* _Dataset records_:
====
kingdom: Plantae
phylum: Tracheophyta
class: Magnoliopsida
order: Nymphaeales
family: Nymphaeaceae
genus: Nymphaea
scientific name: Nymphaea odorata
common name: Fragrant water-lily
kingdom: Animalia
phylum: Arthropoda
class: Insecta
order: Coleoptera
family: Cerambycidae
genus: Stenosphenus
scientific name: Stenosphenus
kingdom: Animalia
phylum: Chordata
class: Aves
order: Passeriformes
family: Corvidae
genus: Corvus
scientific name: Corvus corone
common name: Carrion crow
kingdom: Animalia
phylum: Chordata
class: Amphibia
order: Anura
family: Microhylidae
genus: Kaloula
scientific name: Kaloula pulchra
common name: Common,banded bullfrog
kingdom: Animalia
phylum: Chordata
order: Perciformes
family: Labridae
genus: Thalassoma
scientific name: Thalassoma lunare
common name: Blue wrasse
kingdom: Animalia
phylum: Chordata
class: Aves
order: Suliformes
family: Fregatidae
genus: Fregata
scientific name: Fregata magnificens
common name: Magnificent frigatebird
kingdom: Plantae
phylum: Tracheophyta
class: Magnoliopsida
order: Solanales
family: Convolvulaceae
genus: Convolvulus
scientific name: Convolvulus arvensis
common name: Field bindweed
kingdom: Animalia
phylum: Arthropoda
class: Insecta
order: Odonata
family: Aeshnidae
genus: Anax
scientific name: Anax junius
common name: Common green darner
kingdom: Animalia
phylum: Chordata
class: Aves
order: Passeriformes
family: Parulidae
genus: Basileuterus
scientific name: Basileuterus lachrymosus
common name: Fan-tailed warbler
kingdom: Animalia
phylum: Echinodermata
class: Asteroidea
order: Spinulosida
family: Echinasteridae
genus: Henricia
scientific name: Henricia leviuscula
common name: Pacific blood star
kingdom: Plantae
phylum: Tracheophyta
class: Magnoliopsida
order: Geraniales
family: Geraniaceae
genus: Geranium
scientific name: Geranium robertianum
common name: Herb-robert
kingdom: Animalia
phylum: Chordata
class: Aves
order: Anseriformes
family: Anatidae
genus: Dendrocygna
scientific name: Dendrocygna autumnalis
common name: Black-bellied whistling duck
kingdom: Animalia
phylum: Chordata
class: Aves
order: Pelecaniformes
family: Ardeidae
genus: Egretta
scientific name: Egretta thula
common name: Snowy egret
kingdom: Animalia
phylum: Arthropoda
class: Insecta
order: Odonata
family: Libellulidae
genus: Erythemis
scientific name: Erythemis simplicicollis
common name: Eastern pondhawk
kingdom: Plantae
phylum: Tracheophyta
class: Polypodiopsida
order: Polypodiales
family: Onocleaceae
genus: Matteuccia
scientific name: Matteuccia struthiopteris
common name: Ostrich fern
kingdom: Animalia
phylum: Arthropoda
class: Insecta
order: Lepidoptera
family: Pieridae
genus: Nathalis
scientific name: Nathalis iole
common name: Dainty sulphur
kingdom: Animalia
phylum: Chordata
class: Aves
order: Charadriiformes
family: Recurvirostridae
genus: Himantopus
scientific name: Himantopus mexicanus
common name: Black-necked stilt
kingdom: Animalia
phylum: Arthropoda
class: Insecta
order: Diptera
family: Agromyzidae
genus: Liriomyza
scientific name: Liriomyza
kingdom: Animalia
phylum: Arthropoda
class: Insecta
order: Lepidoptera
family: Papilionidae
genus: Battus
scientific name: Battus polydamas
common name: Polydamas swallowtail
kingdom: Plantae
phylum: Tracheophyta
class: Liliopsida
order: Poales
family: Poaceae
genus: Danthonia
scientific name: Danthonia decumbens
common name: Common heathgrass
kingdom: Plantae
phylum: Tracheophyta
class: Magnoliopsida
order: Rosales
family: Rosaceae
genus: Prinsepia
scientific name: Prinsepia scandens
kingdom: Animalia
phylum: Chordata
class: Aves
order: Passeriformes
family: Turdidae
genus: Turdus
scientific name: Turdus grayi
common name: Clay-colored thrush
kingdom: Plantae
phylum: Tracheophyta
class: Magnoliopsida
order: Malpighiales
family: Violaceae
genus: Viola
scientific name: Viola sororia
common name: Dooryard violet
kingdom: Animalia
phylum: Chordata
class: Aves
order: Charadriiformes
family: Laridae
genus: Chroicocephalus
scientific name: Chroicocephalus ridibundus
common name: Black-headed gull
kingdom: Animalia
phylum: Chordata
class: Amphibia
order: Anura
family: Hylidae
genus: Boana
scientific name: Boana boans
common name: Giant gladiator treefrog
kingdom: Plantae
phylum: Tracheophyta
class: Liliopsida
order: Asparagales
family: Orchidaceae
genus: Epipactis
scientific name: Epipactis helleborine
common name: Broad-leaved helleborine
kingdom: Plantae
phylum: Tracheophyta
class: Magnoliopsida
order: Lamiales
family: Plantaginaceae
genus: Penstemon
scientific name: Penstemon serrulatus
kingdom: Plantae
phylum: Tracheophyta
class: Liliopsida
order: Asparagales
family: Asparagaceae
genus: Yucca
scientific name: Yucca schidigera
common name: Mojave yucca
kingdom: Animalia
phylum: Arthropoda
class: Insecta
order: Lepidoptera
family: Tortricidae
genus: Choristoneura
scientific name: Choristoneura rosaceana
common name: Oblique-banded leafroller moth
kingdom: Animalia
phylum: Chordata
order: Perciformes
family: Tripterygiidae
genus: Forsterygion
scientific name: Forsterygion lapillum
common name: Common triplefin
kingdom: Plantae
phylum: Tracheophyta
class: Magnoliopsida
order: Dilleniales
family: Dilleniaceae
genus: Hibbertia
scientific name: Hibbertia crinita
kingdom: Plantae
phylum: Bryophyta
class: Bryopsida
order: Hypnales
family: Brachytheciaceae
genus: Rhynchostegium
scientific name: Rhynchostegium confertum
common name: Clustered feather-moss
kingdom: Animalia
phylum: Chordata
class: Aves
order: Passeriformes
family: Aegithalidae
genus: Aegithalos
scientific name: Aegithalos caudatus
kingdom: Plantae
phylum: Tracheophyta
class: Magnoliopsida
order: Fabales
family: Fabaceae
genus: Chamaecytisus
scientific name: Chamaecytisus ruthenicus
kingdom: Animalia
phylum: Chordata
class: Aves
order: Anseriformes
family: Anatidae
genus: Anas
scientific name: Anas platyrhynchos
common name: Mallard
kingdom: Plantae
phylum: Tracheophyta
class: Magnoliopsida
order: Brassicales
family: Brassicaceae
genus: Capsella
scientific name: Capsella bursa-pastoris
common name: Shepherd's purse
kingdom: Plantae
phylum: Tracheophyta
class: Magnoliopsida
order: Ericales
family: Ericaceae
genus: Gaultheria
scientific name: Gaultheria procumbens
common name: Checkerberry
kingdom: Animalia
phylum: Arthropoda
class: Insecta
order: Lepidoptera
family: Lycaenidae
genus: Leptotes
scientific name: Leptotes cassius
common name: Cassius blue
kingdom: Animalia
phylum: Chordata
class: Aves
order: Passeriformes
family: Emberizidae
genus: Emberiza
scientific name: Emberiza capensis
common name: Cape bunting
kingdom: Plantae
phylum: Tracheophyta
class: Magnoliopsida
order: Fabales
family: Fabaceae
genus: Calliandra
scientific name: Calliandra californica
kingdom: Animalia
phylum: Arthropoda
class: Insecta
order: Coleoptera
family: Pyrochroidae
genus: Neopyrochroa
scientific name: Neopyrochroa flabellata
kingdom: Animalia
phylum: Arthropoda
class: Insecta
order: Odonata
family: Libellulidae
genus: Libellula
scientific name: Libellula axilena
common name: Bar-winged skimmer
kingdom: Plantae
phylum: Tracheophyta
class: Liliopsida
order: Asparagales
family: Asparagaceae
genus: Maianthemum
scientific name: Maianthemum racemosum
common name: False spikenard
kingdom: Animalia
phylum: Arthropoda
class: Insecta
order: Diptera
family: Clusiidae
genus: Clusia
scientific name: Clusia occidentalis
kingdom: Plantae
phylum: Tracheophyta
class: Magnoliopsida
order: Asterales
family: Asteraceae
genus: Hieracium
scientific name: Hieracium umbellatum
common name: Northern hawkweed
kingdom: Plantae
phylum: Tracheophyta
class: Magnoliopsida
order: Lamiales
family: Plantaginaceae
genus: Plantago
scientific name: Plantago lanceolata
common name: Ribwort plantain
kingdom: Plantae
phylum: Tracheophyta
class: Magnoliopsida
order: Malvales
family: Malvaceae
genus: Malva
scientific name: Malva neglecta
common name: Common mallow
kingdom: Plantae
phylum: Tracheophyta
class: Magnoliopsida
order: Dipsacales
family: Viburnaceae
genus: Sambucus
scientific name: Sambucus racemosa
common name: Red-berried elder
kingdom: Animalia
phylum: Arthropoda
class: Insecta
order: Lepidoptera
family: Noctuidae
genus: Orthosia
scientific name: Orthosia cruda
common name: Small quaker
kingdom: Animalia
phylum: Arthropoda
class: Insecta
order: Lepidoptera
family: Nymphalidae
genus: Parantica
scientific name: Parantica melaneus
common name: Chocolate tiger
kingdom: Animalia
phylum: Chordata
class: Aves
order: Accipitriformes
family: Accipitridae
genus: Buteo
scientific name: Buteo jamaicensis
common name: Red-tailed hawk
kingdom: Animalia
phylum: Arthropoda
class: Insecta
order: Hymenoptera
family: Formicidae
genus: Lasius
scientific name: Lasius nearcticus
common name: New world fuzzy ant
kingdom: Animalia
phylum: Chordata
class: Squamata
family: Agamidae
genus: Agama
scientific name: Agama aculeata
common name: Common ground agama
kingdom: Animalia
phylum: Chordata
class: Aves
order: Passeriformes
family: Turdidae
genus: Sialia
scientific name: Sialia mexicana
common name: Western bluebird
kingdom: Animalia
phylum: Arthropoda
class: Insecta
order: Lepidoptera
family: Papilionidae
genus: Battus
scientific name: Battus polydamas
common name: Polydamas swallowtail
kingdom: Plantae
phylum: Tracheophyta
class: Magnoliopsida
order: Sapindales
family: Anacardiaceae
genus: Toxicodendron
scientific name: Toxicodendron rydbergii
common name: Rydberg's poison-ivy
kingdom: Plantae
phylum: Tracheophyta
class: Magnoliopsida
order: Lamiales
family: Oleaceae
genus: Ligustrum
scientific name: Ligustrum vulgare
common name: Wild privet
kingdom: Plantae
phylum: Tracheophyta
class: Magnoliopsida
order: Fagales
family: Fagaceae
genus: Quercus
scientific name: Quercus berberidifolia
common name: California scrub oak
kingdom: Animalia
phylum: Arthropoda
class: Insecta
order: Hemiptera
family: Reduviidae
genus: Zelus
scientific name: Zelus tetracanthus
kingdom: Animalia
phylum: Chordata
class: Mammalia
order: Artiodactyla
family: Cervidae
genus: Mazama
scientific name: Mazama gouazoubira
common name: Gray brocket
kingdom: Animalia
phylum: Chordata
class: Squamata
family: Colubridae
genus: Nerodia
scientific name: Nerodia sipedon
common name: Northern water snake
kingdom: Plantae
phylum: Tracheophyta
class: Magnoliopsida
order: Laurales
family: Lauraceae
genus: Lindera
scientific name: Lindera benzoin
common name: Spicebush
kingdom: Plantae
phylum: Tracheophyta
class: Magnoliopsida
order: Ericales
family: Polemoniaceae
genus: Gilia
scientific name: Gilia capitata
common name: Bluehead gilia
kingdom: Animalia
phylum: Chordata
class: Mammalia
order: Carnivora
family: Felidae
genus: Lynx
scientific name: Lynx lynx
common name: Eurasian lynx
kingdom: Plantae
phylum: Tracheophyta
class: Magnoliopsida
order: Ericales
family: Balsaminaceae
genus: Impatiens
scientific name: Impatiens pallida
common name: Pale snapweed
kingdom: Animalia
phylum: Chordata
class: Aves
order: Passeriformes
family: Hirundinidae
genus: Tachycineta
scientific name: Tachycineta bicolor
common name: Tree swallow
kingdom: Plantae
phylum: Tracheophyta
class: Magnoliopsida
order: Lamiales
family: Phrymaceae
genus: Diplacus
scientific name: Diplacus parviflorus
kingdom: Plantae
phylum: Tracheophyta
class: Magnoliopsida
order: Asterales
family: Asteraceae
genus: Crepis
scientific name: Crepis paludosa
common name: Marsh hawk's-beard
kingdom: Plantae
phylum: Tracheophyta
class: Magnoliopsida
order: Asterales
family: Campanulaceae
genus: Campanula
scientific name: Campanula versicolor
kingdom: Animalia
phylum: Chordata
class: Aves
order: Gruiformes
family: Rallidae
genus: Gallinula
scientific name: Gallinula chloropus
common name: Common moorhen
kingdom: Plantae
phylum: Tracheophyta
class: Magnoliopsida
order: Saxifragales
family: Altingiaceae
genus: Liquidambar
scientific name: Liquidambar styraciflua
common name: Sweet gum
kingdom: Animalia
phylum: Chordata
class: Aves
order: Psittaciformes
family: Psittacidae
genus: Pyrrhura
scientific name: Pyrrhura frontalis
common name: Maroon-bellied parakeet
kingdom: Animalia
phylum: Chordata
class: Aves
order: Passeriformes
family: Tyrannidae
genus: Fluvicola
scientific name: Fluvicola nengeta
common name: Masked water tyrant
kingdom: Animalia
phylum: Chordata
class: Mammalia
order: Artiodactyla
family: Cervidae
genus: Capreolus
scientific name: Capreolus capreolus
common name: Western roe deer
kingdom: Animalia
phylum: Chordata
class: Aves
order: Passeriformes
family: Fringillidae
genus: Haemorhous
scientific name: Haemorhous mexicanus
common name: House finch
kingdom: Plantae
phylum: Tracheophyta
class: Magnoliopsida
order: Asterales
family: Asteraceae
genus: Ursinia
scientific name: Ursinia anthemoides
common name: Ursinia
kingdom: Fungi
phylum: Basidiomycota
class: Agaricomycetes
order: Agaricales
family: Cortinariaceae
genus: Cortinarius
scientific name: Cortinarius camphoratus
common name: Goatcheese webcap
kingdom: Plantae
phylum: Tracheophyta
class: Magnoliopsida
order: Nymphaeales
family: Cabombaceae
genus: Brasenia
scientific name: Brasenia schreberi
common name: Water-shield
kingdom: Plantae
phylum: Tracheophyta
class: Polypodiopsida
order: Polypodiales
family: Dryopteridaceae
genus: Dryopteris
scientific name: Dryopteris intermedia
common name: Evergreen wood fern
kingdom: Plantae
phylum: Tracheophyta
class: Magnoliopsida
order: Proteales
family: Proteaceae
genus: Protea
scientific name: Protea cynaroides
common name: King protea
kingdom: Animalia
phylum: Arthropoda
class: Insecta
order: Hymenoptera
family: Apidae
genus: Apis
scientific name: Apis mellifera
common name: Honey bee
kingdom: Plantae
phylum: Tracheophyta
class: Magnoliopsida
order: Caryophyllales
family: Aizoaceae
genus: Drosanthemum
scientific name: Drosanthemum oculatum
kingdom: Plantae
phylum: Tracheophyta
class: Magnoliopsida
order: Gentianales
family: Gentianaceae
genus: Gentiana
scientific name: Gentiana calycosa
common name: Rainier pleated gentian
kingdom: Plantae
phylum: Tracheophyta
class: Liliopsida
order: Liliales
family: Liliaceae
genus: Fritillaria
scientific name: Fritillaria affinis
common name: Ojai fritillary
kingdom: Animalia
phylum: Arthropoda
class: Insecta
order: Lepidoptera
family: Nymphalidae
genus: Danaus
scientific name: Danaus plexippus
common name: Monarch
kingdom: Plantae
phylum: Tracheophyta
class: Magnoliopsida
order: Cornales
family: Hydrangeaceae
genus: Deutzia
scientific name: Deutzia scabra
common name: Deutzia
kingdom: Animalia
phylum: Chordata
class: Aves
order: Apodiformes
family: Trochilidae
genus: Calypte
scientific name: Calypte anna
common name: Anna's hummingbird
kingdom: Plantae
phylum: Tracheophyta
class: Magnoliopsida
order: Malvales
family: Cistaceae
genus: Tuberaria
====
Quote every line word for word, starting with the first line of the records and continuing through the line containing "scientific name: Kaloula pulchra", with that line included.

kingdom: Plantae
phylum: Tracheophyta
class: Magnoliopsida
order: Nymphaeales
family: Nymphaeaceae
genus: Nymphaea
scientific name: Nymphaea odorata
common name: Fragrant water-lily
kingdom: Animalia
phylum: Arthropoda
class: Insecta
order: Coleoptera
family: Cerambycidae
genus: Stenosphenus
scientific name: Stenosphenus
kingdom: Animalia
phylum: Chordata
class: Aves
order: Passeriformes
family: Corvidae
genus: Corvus
scientific name: Corvus corone
common name: Carrion crow
kingdom: Animalia
phylum: Chordata
class: Amphibia
order: Anura
family: Microhylidae
genus: Kaloula
scientific name: Kaloula pulchra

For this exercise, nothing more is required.